This is a knockout-validated antibody summary, based on the publication "The role of fatty acid β-oxidation in lymphangiogenesis", as cited below [1]. Labome curates formal publications to compile a list of antibodies with unambiguous specificity within Validated Antibody Database (VAD).

Figure 1. Micrographs of the jugular lymph sacs (JLS) of embryonal day (E) 14.5 wild type mice (left) and mice with lymphendothelial-specific Cpt1a gene knockout (right), stained for CPT1a (magenta). Dotted lines denote endothelium in the JLS. Arrows in the right panel denote lymphendothelial cells of the JLS without CPT1a immunoreactivity. Scale bars represent 100 µm. Courtesy of the Author.

Mouse monoclonal IgG2b kappa

Company: Abcam

Antibody: CPT1A

Catalog number: ab128568

Summary: Mouse monoclonal IgG2b kappa against a recombinant fragment corresponding to amino acids 489-773 of human CPT1A. Reacts with mouse, rat and human. Suitable for western blot, immunohistochemistry (paraffin), immunocytochemistry/immunofluorescence, flow cytometry and ELISA.

Figure 2. Micrographs of the jugular lymph sacs (JLS) of embryonal day (E) 14.5 wild type mice (left) and mice with lymphendothelial-specific Cpt1a gene knockout (right), stained for CPT1a (magenta) and VEGFR3 (green; visualizing the lymphendothelial cells). For the CPT1a signal channel only (large panels), a higher magnification is shown than for the VEGFR3 signal channel (top small panels) or the merged signal (bottom small panels). Dotted lines denote endothelium in the JLS. Arrows denote lymphendothelial cells of the JLS without CPT1A immunoreactivity. VEGR3 antibody: anti-VEGFR3/Flt4 (R&D, AF743). Scale bars represent 100 µm. Courtesy of the Author.

Immunohistochemistry

Wild-type (Prox1) and Prox1∆CPT1A mouse embryos at E14. Embryos were fixed overnight in 1% paraformaldehyde at 4°C, then washed with PBS before embedding in paraffin for sectioning.

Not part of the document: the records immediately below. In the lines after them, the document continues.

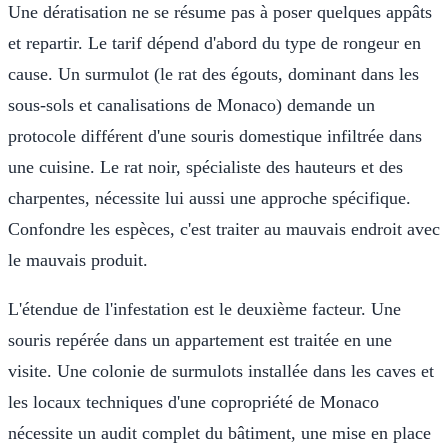
Une dératisation ne se résume pas à poser quelques appâts
et repartir. Le tarif dépend d'abord du type de rongeur en
cause. Un surmulot (le rat des égouts, dominant dans les
sous-sols et canalisations de Monaco) demande un
protocole différent d'une souris domestique infiltrée dans
une cuisine. Le rat noir, spécialiste des hauteurs et des
charpentes, nécessite lui aussi une approche spécifique.
Confondre les espèces, c'est traiter au mauvais endroit avec
le mauvais produit.
L'étendue de l'infestation est le deuxième facteur. Une
souris repérée dans un appartement est traitée en une
visite. Une colonie de surmulots installée dans les caves et
les locaux techniques d'une copropriété de Monaco
nécessite un audit complet du bâtiment, une mise en place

Appropriate AlexaFluor-405, -488, -568 or -647 conjugated secondary antibodies were used (Molecular Probes). Tyramide signal amplification (TSA) kit was used as per manufacturer’s specifications (Perkin Elmer).

Confocal microscope images were captured of the dorsal region of cross sections of mouse embryos using a Zeiss LSM 780 confocal microscope (objectives: 310 with numerical aperture (NA) 0.3, 320 with NA 0.4; Carl Zeiss).